<<<<

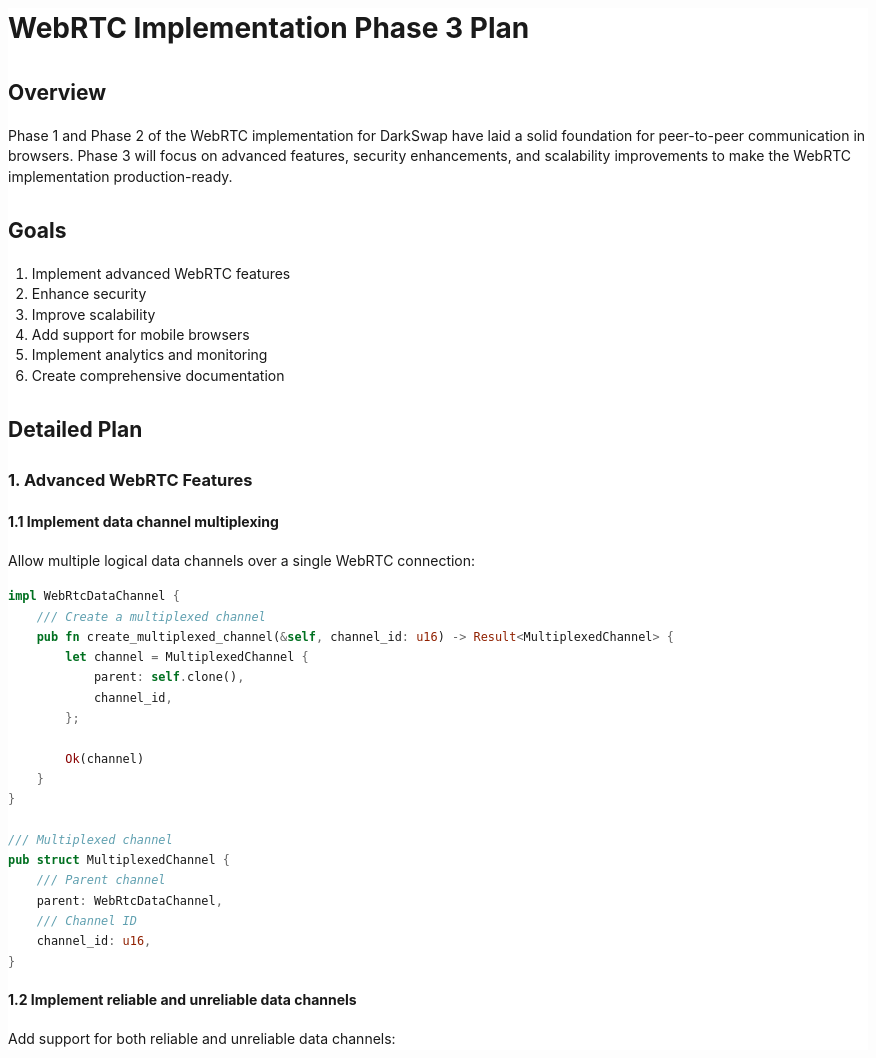 # WebRTC Implementation Phase 3 Plan

## Overview

Phase 1 and Phase 2 of the WebRTC implementation for DarkSwap have laid a solid foundation for peer-to-peer communication in browsers. Phase 3 will focus on advanced features, security enhancements, and scalability improvements to make the WebRTC implementation production-ready.

## Goals

1. Implement advanced WebRTC features
2. Enhance security
3. Improve scalability
4. Add support for mobile browsers
5. Implement analytics and monitoring
6. Create comprehensive documentation

## Detailed Plan

### 1. Advanced WebRTC Features

#### 1.1 Implement data channel multiplexing

Allow multiple logical data channels over a single WebRTC connection:

```rust
impl WebRtcDataChannel {
    /// Create a multiplexed channel
    pub fn create_multiplexed_channel(&self, channel_id: u16) -> Result<MultiplexedChannel> {
        let channel = MultiplexedChannel {
            parent: self.clone(),
            channel_id,
        };
        
        Ok(channel)
    }
}

/// Multiplexed channel
pub struct MultiplexedChannel {
    /// Parent channel
    parent: WebRtcDataChannel,
    /// Channel ID
    channel_id: u16,
}
```

#### 1.2 Implement reliable and unreliable data channels

Add support for both reliable and unreliable data channels:
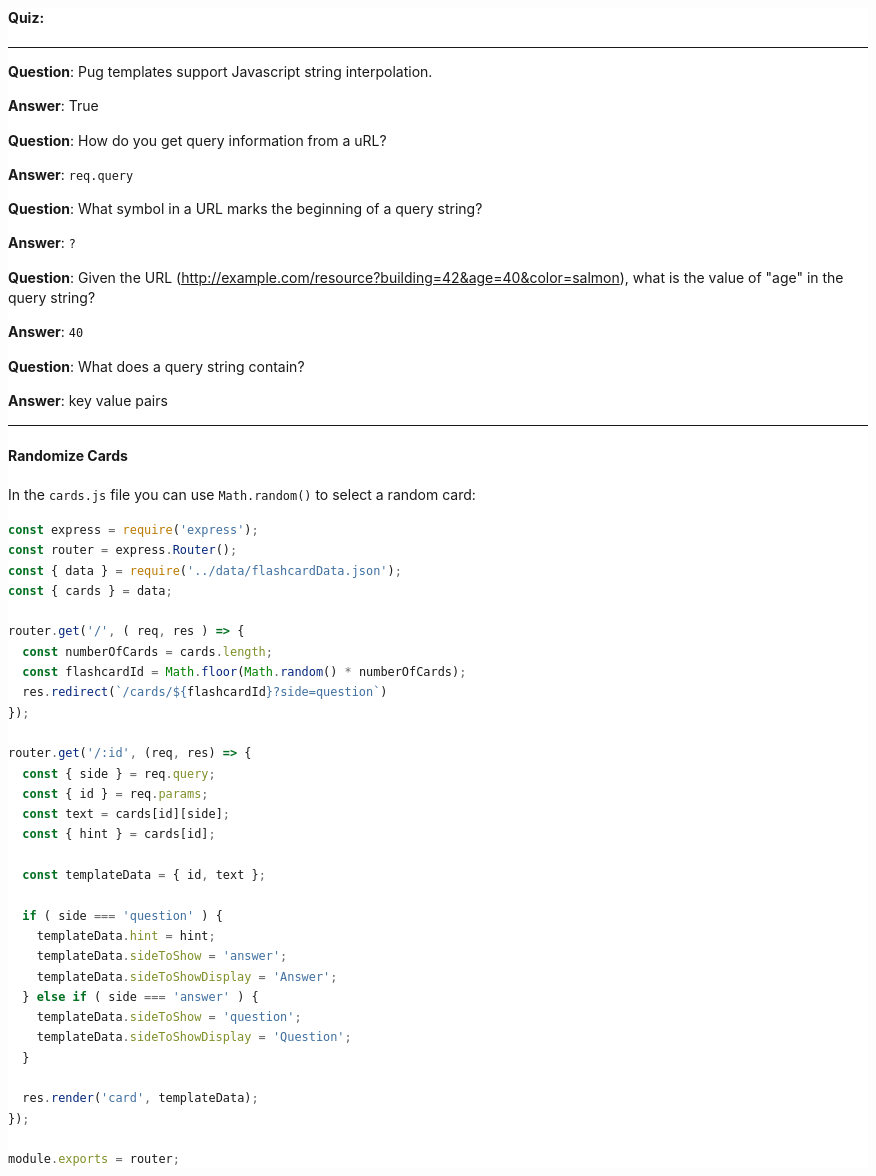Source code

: #### Quiz:

---

**Question**: Pug templates support Javascript string interpolation.

**Answer**: True

**Question**: How do you get query information from a uRL?

**Answer**: `req.query`

**Question**: What symbol in a URL marks the beginning of a query string?

**Answer**: `?`

**Question**: Given the URL (http://example.com/resource?building=42&age=40&color=salmon), what is the value of "age" in the query string?

**Answer**: `40`

**Question**: What does a query string contain?

**Answer**: key value pairs

---

#### Randomize Cards

In the `cards.js` file you can use `Math.random()` to select a random card:

```javascript
const express = require('express');
const router = express.Router();
const { data } = require('../data/flashcardData.json');
const { cards } = data;

router.get('/', ( req, res ) => {
  const numberOfCards = cards.length;
  const flashcardId = Math.floor(Math.random() * numberOfCards);
  res.redirect(`/cards/${flashcardId}?side=question`)
});

router.get('/:id', (req, res) => {
  const { side } = req.query;
  const { id } = req.params;
  const text = cards[id][side];
  const { hint } = cards[id];

  const templateData = { id, text };

  if ( side === 'question' ) {
    templateData.hint = hint;
    templateData.sideToShow = 'answer';
    templateData.sideToShowDisplay = 'Answer';
  } else if ( side === 'answer' ) {
    templateData.sideToShow = 'question';
    templateData.sideToShowDisplay = 'Question';
  }

  res.render('card', templateData);
});

module.exports = router;
```
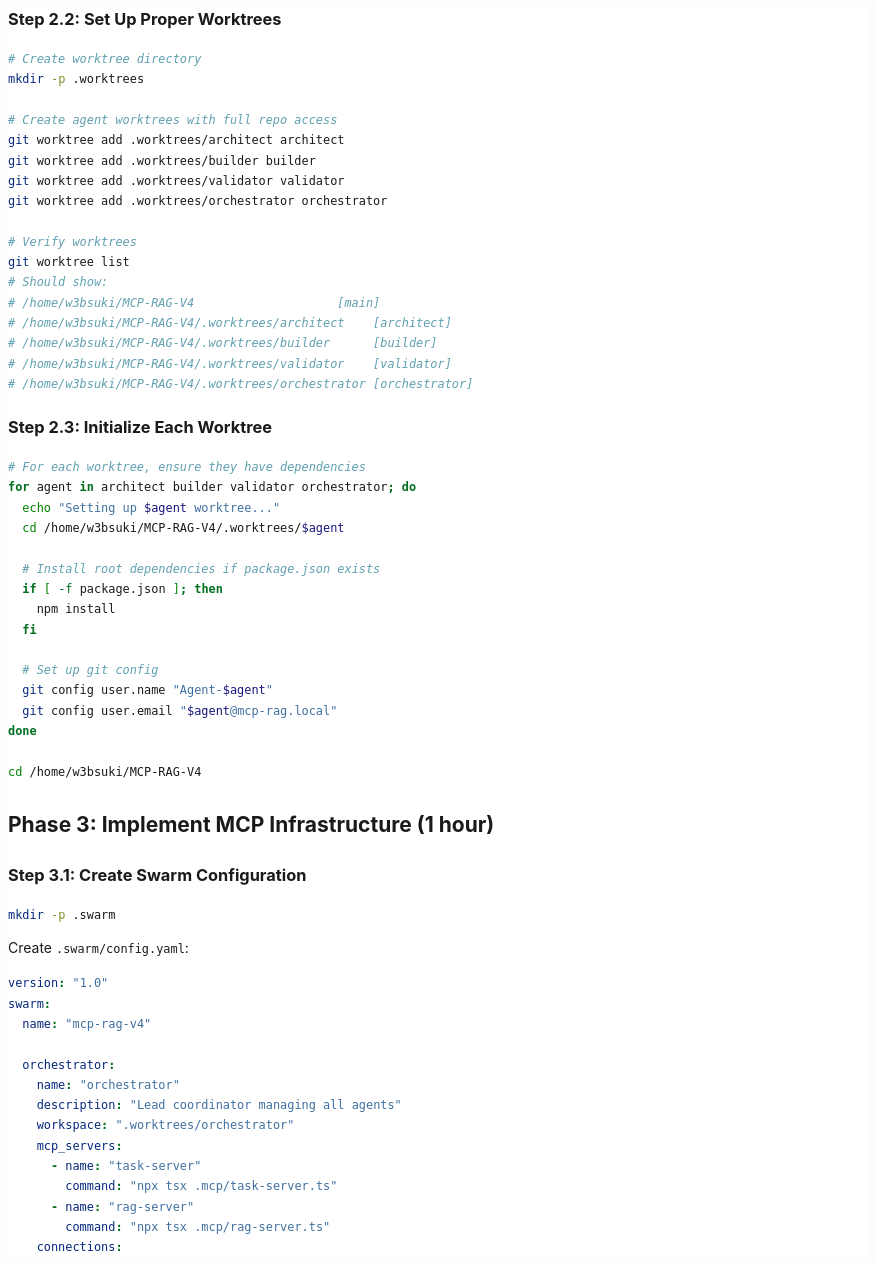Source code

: ### Step 2.2: Set Up Proper Worktrees
```bash
# Create worktree directory
mkdir -p .worktrees

# Create agent worktrees with full repo access
git worktree add .worktrees/architect architect
git worktree add .worktrees/builder builder
git worktree add .worktrees/validator validator
git worktree add .worktrees/orchestrator orchestrator

# Verify worktrees
git worktree list
# Should show:
# /home/w3bsuki/MCP-RAG-V4                    [main]
# /home/w3bsuki/MCP-RAG-V4/.worktrees/architect    [architect]
# /home/w3bsuki/MCP-RAG-V4/.worktrees/builder      [builder]
# /home/w3bsuki/MCP-RAG-V4/.worktrees/validator    [validator]
# /home/w3bsuki/MCP-RAG-V4/.worktrees/orchestrator [orchestrator]
```

### Step 2.3: Initialize Each Worktree
```bash
# For each worktree, ensure they have dependencies
for agent in architect builder validator orchestrator; do
  echo "Setting up $agent worktree..."
  cd /home/w3bsuki/MCP-RAG-V4/.worktrees/$agent
  
  # Install root dependencies if package.json exists
  if [ -f package.json ]; then
    npm install
  fi
  
  # Set up git config
  git config user.name "Agent-$agent"
  git config user.email "$agent@mcp-rag.local"
done

cd /home/w3bsuki/MCP-RAG-V4
```

## Phase 3: Implement MCP Infrastructure (1 hour)

### Step 3.1: Create Swarm Configuration
```bash
mkdir -p .swarm
```

Create `.swarm/config.yaml`:
```yaml
version: "1.0"
swarm:
  name: "mcp-rag-v4"
  
  orchestrator:
    name: "orchestrator"
    description: "Lead coordinator managing all agents"
    workspace: ".worktrees/orchestrator"
    mcp_servers:
      - name: "task-server"
        command: "npx tsx .mcp/task-server.ts"
      - name: "rag-server"
        command: "npx tsx .mcp/rag-server.ts"
    connections:
```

>>>>

Each line in the data that holds the string "numberOfCards" must be returned.

  const numberOfCards = cards.length;
  const flashcardId = Math.floor(Math.random() * numberOfCards);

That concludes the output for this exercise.